I prefer to look at things in terms of probabilities. It is highly likely the Fed embarks on Quantitative Easing. That should be good for gold, but short term that QE may easily be priced in.
Moreover, the Fed may go slower than what the market thinks.
Thus, there could be a huge “sell the news” event in both gold and the stock market on the QE announcement, no matter what that announcement is.
Should that happen, given that gold is in a long-term bull market, and given that Bernanke will likely go back to the QE well, I expect buying the next big dip in gold would be a higher probability event than buying a 10% correction in the stock market.
There is a lot going for gold, but it is by no means a “sure thing”.
Investing vs. Speculation
No matter what you do with your money, even holding it, you are taking a chance. The prudent thing is to have a cash cushion of a year’s worth of living expenses in case you lose your job. If you don’t have a cash cushion and you don’t have insurance you are speculating you won’t lose your job or you won’t get sick.
I believe it’s prudent to own some gold, but no more than you can sleep with.
Putting everything you have on gold is neither prudent nor practical, especially for those managing other people’s money.
Risk management is crucial, no matter what you do.
In a practical sense then, one can make a case that “a” differentiating factor between investing and speculating is risk management.
Gold is Money
The bottom line to me is that “gold is money”. We know that gold is money because it acts like it. Please see Misconceptions about Gold for a discussion.

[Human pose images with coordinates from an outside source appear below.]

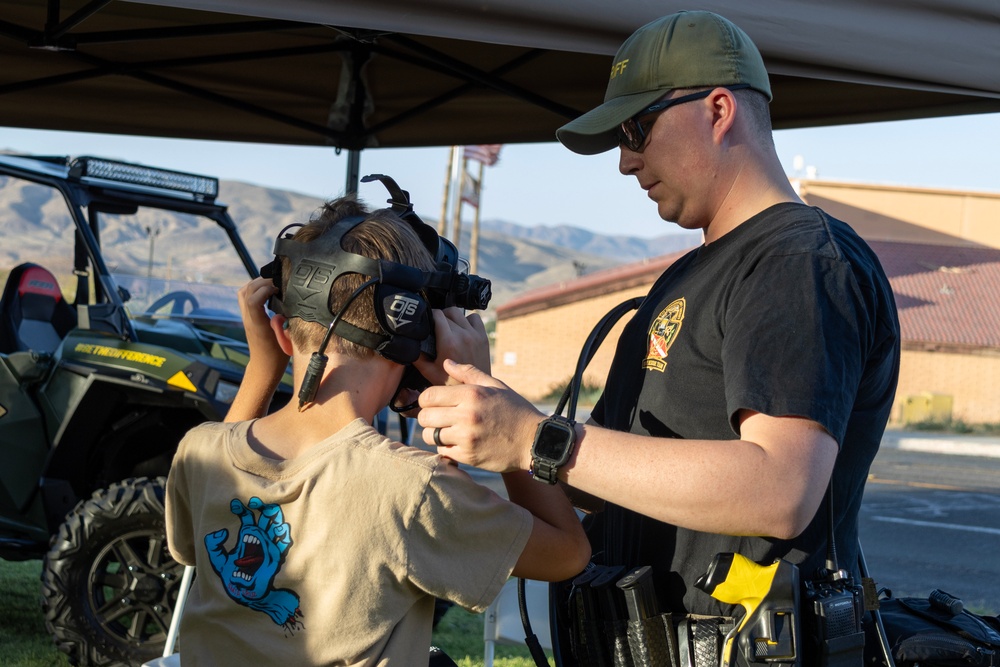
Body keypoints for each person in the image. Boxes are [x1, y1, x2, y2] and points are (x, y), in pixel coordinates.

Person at [415, 7, 900, 650]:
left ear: (719, 110)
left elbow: (780, 490)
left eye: (636, 129)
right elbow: (602, 489)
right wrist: (494, 407)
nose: (624, 161)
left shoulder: (796, 263)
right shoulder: (689, 277)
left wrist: (537, 437)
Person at [164, 196, 590, 665]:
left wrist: (263, 366)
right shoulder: (413, 489)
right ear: (413, 342)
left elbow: (193, 544)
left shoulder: (198, 451)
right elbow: (568, 553)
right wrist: (493, 404)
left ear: (284, 332)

By the way, that “Misconceptions” article was written by “Trotsky” also known as my friend “HB” who now has his own Austrian Economic blog called Acting Man. His latest article is Robert Zoellick Mentions the Un-Word.

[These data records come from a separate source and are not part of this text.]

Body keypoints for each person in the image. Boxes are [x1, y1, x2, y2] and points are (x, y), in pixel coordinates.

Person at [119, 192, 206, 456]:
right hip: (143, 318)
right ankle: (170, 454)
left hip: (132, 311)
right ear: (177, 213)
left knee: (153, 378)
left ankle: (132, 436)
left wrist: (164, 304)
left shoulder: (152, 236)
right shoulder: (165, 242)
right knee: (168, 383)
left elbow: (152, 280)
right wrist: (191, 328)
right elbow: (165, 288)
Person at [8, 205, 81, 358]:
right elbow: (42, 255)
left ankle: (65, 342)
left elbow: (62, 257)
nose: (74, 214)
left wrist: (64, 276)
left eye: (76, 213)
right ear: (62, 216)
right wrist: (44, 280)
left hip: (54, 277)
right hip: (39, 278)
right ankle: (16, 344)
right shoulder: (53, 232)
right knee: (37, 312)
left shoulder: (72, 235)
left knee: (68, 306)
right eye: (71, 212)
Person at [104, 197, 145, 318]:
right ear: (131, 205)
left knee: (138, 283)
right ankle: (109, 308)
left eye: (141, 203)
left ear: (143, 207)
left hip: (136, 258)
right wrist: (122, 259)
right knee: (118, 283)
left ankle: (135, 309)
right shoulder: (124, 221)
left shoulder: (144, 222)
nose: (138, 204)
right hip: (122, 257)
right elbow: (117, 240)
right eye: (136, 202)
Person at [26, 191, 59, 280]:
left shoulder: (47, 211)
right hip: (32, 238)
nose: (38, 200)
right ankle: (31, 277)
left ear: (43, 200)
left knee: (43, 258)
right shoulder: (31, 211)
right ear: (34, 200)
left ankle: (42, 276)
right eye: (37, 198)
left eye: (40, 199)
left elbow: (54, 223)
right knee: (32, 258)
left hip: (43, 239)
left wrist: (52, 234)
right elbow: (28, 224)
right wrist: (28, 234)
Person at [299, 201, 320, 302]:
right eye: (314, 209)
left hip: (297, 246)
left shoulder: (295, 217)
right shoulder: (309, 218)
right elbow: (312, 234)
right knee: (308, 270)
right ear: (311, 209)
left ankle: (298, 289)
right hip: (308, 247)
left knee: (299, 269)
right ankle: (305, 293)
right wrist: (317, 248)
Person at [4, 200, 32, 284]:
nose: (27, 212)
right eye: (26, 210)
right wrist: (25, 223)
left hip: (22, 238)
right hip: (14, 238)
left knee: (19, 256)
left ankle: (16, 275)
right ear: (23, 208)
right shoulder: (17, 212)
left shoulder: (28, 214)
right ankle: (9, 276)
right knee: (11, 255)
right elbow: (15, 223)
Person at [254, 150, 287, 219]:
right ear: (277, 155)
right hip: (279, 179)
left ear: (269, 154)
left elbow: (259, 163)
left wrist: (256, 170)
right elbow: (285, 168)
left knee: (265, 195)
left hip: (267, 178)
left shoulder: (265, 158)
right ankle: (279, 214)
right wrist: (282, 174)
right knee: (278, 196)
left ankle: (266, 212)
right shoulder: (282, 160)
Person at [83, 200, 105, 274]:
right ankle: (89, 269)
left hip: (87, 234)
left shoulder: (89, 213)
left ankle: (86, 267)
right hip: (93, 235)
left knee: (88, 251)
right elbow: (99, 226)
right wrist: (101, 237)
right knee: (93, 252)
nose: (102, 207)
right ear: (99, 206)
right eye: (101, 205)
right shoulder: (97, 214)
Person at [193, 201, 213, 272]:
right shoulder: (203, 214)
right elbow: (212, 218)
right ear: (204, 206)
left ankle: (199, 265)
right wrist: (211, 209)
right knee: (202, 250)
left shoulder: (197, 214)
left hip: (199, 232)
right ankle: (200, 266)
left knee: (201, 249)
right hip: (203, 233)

The “Un-Word” is of course gold.
The skepticism in the face of this rally is nothing short of stunning. The silliest line in the MarketWatch article is that “gold is worth only what people are willing to pay for it.”

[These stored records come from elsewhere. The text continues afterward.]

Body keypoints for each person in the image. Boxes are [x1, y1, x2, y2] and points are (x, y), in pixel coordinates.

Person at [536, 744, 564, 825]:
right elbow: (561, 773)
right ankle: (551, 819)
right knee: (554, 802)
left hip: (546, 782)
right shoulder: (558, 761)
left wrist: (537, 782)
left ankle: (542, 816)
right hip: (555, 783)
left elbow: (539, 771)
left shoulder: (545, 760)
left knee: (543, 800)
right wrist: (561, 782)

Excuse me, but no tangible assets are worth more than people are willing to pay for them.
Although there can be a huge pullback at any time, the fact that there is so much skepticism about this rally, from so many places, suggests gold is likely to go higher. Bottoms are formed when nearly everyone is agnostic. That happened with gold in 2000.
Tops are formed when nearly everyone is a believer. In regards to housing, belief peaked in summer of 2005. I called the peak of the housing bubble in real time, precisely on time, in It’s a Totally New Paradigm.
Note that in contrast to what Nadler says about gold, people did use the phrase “totally new paradigm” in regards to home prices. Time Magazine even went “gaga” right on the cover.
For a series of real time updates on housing, please see Collapse of the “Ownership Society”
In regards to gold, we are a long, long way from everyone being a believer. By that measure, it’s highly unlikely the top is in.
From “Andy” and a number of people who made similar comments.
Point: Gold has no untapped intrinsic value; it is worth only what people are willing to pay for it.
Counterpoint: Federal Reserve Notes have no untapped intrinsic value; they are worth only what people are willing to exchange them for.
Only difference: gold can’t be created out of thin air.
From What Has Government Done To Our Money? by Rothbard.
Many textbooks say that money has several functions: a medium of exchange, unit of account, or “measure of values,” a “store of value,” etc. But it should be clear that all of these functions are simply corollaries of the one great function: the medium of exchange.
Because gold is a general medium, it is most marketable, it can be stored to serve as a medium in the future as well as the present, and all prices are expressed in its terms2. Because gold is a commodity medium for all exchanges, it can serve as a unit of account for present, and expected future, prices. It is important to realize that money cannot be an abstract unit of account or claim, except insofar as it serves as a medium of exchange.
2Money does not “measure” prices or values; it is the common denominator for their expression. In short, prices are expressed in money; they are not measured by it.